2. Modifying target Thread Context:
  • To retrieve the CONTEXT data structure of the thread, the GetThreadContext WINAPI function will be used. Notice that the second parameter, lpContext, is an IN and OUT parameter. 

In the remarks section of the MSDN article it states that the function “retrieves a selective context based on the value of the ContextFlags member of the context structure.”

In short, the ContextFlags member of the CONTEXT data structure needs to be set to a value before calling the function. To retrieve the values of the registers, ContextFlags is set to CONTEXT_CONTROL. The top comment of this StackOverflow question provides additional information too.

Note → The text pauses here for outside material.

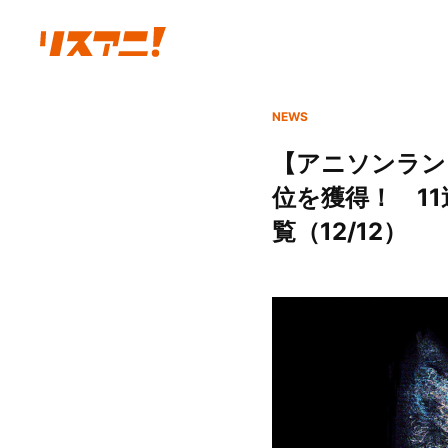
NEWS
【アニソンランキ
位を獲得！ 11
覧（12/12）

SetThreadContext will then be used to modify a value in the CONTEXT struct. Either the RIP (for 64-bit processors) or EIP (for 32-bit processors) member of the struct will be changed to point to the address of the payload.

What is RIP/EIP?

The RIP (64 bit) and EIP (32 bit) are instruction pointers. They are both processor registers that store the memory address of the next instruction to be executed. A great analogy that I am going to steal from HuskyHacks – is that the instruction pointer is like a VCR machine.

The Basics of VCR technology. (Source: columbiaisa.50webs.com)

The video head in the above image is a bit like the instruction pointer in that it is always monitoring for what signal to show next. The instruction pointers are updated after each instruction is executed.

3. Resuming the suspended Thread to execute the payload:
  • As mentioned, Threads must be in a suspended state for you to retrieve or modify their context. After modifying the Rip member of the CONTEXT structure to point to our payload, we can resume the execution of our sacrificial thread and our payload will be executed!
Note: The method described above will only work when hijacking 64 bit threads (because of the use of Rip). To hijack 32 bit threads simply modify the Eip member instead of Rip.

Example code on GitHub has been provided (see below) to demonstrate how local thread hijacking works, however, it is a proof-of-concept and not designed to be evasive. To run the code, it is recommended to either create a Windows Defender exclusion or use a virtual machine (VM).

Please read the code included in the GitHub repo above. It code includes extensive comments written alongside this post that will help you understand. It will also help if you can interpret C code, understand hungarian notation and reference the MSDN for WINAPI functions you don’t recognise.

Thank you for reading! I hope you learned something.